Конец века отмечен триумфальным маршем дальневосточной кулинарии — с постепенным смещением от материка к полуостровам и островам. Богатейшее китайское искусство еды чуть отодвигается перед напором более сдержанных в материалах и методах вьетнамской и тайской кухонь, перед лаконичной минималистской японской. В Нью-Йорке за минувшие два-три года едва ли не удвоилось количество японских заведений. Что важно отметить — даже не ресторанов, а закусочных, забегаловок. Мест, где получаешь чашку лапши — пшеничной (удон) или гречишной (соба) — в бульоне и, разумеется, суши. Смена столетий проходит под знаком суши — катышка вареного риса с куском сырой рыбы.

Портвейн у камина

Крайний противоположный евразийский берег — Лиссабон. Он из тех немногих городов, которыми можно влюбленно увлечься. Не восхититься, не прийти в восторг, не полюбить даже, а именно испытать чувство влюбленности, приправленное нежностью и жалостью. Для столь интимной эмоции требуется неполное великолепие объекта. Некая изношенность, временная патина, признаки распада. Так бывают дороги потертый диван, поношенный халат, полинявшее платье.

Естественно, таких городов больше всего в Италии. «Естественно» — потому что из Италии все пошло, мы все оттуда. Даже те, кто не прочел ни одной книжки и не видал ни одной репродукции, в Италию не приезжают, а возвращаются. Таковы Венеция, Верона, Генуя, Мантуя, Перуджа. Там с первого раза возникает твердое убеждение, что здесь уже приходилось бывать. Без труда обходишься без путеводителя, а если возникают вопросы, их задаешь и получаешь ответы, не зная языка, потому что жесты, потому что мимика, потому что Улыбка. Потому что прапамять.

Италия в этом (как и во многих других) отношении — первая. Но не единственная. В Испании — Кордова, Толедо, Саламанка. Во Франции — Руан и Шартр. В Португалии — Лиссабон. Выбор произволен, и каждый назовет свое, но мотив един — негромкий, грустный, временами надрывный, лирический, сентиментальный. Под него не пританцовываещь и хочется не столько подпевать, сколько подвывать — истово но незаметно. Так звучит фадо.

### ЧТО СДЕЛАТЬ
Выведите без изменений часть фрагмента страницы между словами «Крайний противоположный евразийский» и «халат, полинявшее платье.», включая их. Записи для выполнения не потребуются.

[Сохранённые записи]
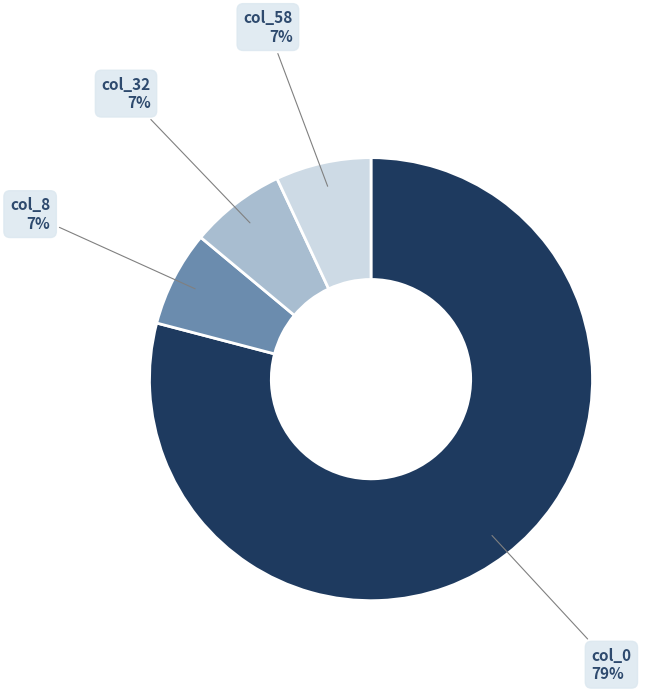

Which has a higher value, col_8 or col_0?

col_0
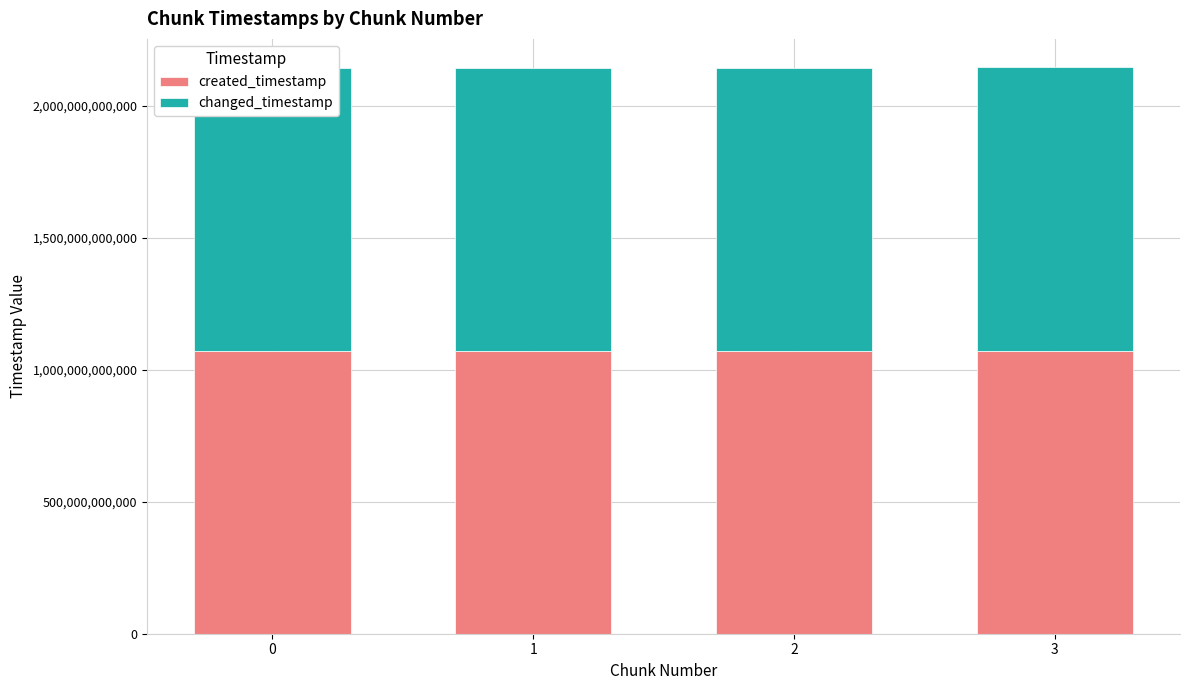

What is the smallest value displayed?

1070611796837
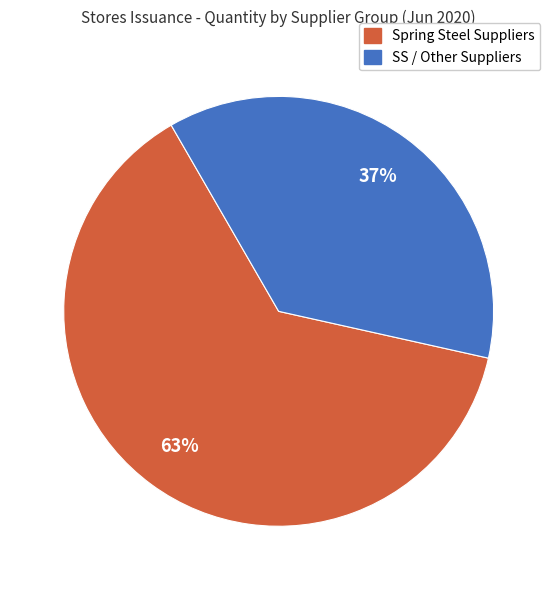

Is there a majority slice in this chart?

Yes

### ОТВЕТ
Крайний противоположный евразийский берег — Лиссабон. Он из тех немногих городов, которыми можно влюбленно увлечься. Не восхититься, не прийти в восторг, не полюбить даже, а именно испытать чувство влюбленности, приправленное нежностью и жалостью. Для столь интимной эмоции требуется неполное великолепие объекта. Некая изношенность, временная патина, признаки распада. Так бывают дороги потертый диван, поношенный халат, полинявшее платье.